The Hemerocallis, or 'Daylilies' are coming into their own right now. Each bloom lasts only one day, hence the common name, but many buds are waiting for their moment on the same stem to prolong the interest.
The rain spoiled a number of petunias, but removing the untidy blooms by nipping the stem back to a healthy bud forces the plants to produce yet more flowers.
The Pelargoniums are a little more weather-resistant, and those tiny plug plants purchased in the Spring has brought some very pleasing varieties, both from the bush and trailing versions.
The baskets are practically heaving with their summer bedding plants.
And so to one of my favourite flowers of the season, the Fuschia. You may recall my taking some cuttings of young bedding varieties in the Spring. Being the same 'age' as their parents, they too are beginning to flower.
These are in a shadier spot in the greenhouse, as I still haven't got around to planting them out. But for now, lets have a look at those outside.
There are a few varieties of Hardy Fuschia dotted around the place too, some yet to flower, but this one just goes from strength to strength.
There is only one drawback to growing Fuschias, that they seem to be a magnet to wasps. Not enough to make me want to dig them up and resign them to the compost heap, but enough to warrant The Toad to back away in dread. I wondered whether they provide a little watering hole for them as they seem most attracted to them after watering, but more probably it's just the pollen they're after. This time of the year wasps are still feeding on aphids, and as there is still so much sweet natural food around for them, they pose less of a threat to us.
A surprising thing has happened in the garden. For the first time since moving here, the Clematis 'Rhapsody' has formed new flower buds. Perhaps it is making up for such a poor show in the Spring.
And now to another of my favourite Summer flowering plants. Lillies. As these began to open, so too did the heavens and our first Summer storms rolled in. I decided then to cut an armful for the house to be able to enjoy the heavy scent indoors, should the rain spoil the remainder.
The established Hebe's are in flower. This particular one had cuttings taken from it a few weeks back, as it's on the list of plants to move. The cuttings were taken in the event of it taking umbridge at being shifted from the island bed and giving up the ghost. A back-up plan if you like. It hasn't performed as well as previous years, and since there is an identical form in the same bed, it will be replaced by the one bought a few weeks ago, with blue flowers.

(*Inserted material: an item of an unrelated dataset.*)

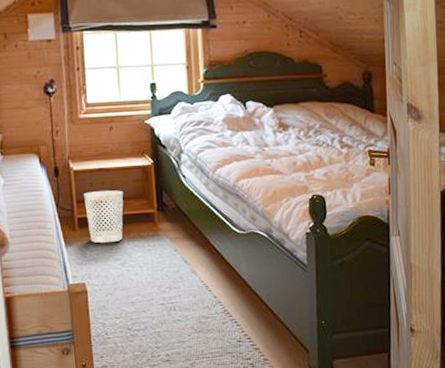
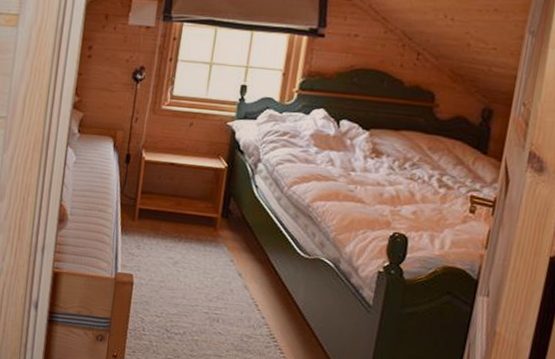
wastebasket: present [84,190,124,243] -> none [147,184,190,240]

Escaping the unruly children's attention last week, this purple Allium globe is colouring up nicely and awaiting the moment when it will burst out into a firework display...apparently.
Penstemons are opening too. I hadn't realised just how dark these would be when I bought them, so I might just have to buy some more in a lighter shade to show them off a little better. They seem to be lost in the foliage right now unless viewed at a certain angle.
Before we move to the vegetables, there just time to take a peek at the first Potentilla bloom. Peering out from beneath the large leaves of the courgette plants, it seems very out of place. This shrub will hopefully fill out a little more and become more substantial in the coming years, as it's unlikely we shall use this bed for so many vegetables in the future.
In this modest raised bed built by The Man that Can back in the Spring with York Stone we discovered in the garden last year, lie courgettes, pumpkins, sweetcorn and french beans jostling for position with various annuals yet to flower. I cannot for the life of me remember what annuals we sowed apart from Cosmos, whose filigree foliage stands out amongst all the various leaf shapes.
I thought it might be an idea to show the difference between a male and female courgette flower. The male has quite a thin straight stem, and by contrast the female displays a swollen stem, which is the forming courgette.
The Sweetcorn is in full swing now. The chickens are eager to get their beaks on the cobs already, but they've still got a while to go until ripe.
A quick peek into the greenhouse now shows tiny white flowers on the peppers. I'm quite pleased with these as last year they failed to bloom.
And finally my very first cucumber! I'm wondering now when to cut it, as I understand they don't usually grow to supermarket size...any ideas?